• [PROBLEM STATEMENT] Transcribe the records word for word, leaving nothing out.

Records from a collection

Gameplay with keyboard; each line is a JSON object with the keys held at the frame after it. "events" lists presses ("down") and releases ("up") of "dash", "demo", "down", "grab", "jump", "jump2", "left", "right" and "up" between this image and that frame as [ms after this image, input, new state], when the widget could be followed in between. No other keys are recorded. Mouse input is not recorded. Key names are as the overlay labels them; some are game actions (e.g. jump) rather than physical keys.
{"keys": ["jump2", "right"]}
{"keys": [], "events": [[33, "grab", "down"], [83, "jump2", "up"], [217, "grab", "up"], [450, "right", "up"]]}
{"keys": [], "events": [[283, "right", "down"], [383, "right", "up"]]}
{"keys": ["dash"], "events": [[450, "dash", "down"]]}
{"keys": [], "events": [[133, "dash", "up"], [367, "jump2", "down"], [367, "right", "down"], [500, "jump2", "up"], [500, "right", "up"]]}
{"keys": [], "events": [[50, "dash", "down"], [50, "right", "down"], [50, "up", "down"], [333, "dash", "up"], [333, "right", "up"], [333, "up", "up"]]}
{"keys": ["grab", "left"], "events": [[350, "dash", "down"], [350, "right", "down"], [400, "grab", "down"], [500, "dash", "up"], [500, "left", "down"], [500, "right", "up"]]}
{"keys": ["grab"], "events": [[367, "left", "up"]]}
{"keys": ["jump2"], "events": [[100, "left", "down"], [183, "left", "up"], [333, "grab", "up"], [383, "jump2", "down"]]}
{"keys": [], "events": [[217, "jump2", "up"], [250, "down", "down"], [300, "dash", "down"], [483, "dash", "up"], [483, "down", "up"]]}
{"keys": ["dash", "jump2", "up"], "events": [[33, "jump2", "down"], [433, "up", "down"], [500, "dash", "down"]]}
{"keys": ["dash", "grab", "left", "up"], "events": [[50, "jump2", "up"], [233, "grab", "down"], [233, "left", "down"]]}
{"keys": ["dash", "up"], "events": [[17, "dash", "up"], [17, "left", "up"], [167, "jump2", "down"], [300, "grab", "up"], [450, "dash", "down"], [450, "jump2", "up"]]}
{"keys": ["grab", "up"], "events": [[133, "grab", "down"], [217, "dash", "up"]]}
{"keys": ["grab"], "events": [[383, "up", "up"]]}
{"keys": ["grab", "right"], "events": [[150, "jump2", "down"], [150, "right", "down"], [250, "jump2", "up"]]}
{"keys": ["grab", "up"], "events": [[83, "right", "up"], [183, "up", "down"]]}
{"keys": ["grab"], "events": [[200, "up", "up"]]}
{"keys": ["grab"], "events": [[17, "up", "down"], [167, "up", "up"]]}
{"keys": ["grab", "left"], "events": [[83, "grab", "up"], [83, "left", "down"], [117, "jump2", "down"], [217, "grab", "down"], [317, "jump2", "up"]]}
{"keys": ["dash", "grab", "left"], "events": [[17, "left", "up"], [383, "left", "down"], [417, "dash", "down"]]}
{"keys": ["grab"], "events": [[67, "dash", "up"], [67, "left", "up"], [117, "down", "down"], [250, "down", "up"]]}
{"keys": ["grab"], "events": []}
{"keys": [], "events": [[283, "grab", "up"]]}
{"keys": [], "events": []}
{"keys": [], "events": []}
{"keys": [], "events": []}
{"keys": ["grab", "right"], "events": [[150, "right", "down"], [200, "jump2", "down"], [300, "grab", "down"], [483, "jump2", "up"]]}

• [EXERCISE RESULT]
Gameplay with keyboard; each line is a JSON object with the keys held at the frame after it. "events" lists presses ("down") and releases ("up") of "dash", "demo", "down", "grab", "jump", "jump2", "left", "right" and "up" between this image and that frame as [ms after this image, input, new state], when the widget could be followed in between. No other keys are recorded. Mouse input is not recorded. Key names are as the overlay labels them; some are game actions (e.g. jump) rather than physical keys.
{"keys": ["jump2", "right"]}
{"keys": [], "events": [[33, "grab", "down"], [83, "jump2", "up"], [217, "grab", "up"], [450, "right", "up"]]}
{"keys": [], "events": [[283, "right", "down"], [383, "right", "up"]]}
{"keys": ["dash"], "events": [[450, "dash", "down"]]}
{"keys": [], "events": [[133, "dash", "up"], [367, "jump2", "down"], [367, "right", "down"], [500, "jump2", "up"], [500, "right", "up"]]}
{"keys": [], "events": [[50, "dash", "down"], [50, "right", "down"], [50, "up", "down"], [333, "dash", "up"], [333, "right", "up"], [333, "up", "up"]]}
{"keys": ["grab", "left"], "events": [[350, "dash", "down"], [350, "right", "down"], [400, "grab", "down"], [500, "dash", "up"], [500, "left", "down"], [500, "right", "up"]]}
{"keys": ["grab"], "events": [[367, "left", "up"]]}
{"keys": ["jump2"], "events": [[100, "left", "down"], [183, "left", "up"], [333, "grab", "up"], [383, "jump2", "down"]]}
{"keys": [], "events": [[217, "jump2", "up"], [250, "down", "down"], [300, "dash", "down"], [483, "dash", "up"], [483, "down", "up"]]}
{"keys": ["dash", "jump2", "up"], "events": [[33, "jump2", "down"], [433, "up", "down"], [500, "dash", "down"]]}
{"keys": ["dash", "grab", "left", "up"], "events": [[50, "jump2", "up"], [233, "grab", "down"], [233, "left", "down"]]}
{"keys": ["dash", "up"], "events": [[17, "dash", "up"], [17, "left", "up"], [167, "jump2", "down"], [300, "grab", "up"], [450, "dash", "down"], [450, "jump2", "up"]]}
{"keys": ["grab", "up"], "events": [[133, "grab", "down"], [217, "dash", "up"]]}
{"keys": ["grab"], "events": [[383, "up", "up"]]}
{"keys": ["grab", "right"], "events": [[150, "jump2", "down"], [150, "right", "down"], [250, "jump2", "up"]]}
{"keys": ["grab", "up"], "events": [[83, "right", "up"], [183, "up", "down"]]}
{"keys": ["grab"], "events": [[200, "up", "up"]]}
{"keys": ["grab"], "events": [[17, "up", "down"], [167, "up", "up"]]}
{"keys": ["grab", "left"], "events": [[83, "grab", "up"], [83, "left", "down"], [117, "jump2", "down"], [217, "grab", "down"], [317, "jump2", "up"]]}
{"keys": ["dash", "grab", "left"], "events": [[17, "left", "up"], [383, "left", "down"], [417, "dash", "down"]]}
{"keys": ["grab"], "events": [[67, "dash", "up"], [67, "left", "up"], [117, "down", "down"], [250, "down", "up"]]}
{"keys": ["grab"], "events": []}
{"keys": [], "events": [[283, "grab", "up"]]}
{"keys": [], "events": []}
{"keys": [], "events": []}
{"keys": [], "events": []}
{"keys": ["grab", "right"], "events": [[150, "right", "down"], [200, "jump2", "down"], [300, "grab", "down"], [483, "jump2", "up"]]}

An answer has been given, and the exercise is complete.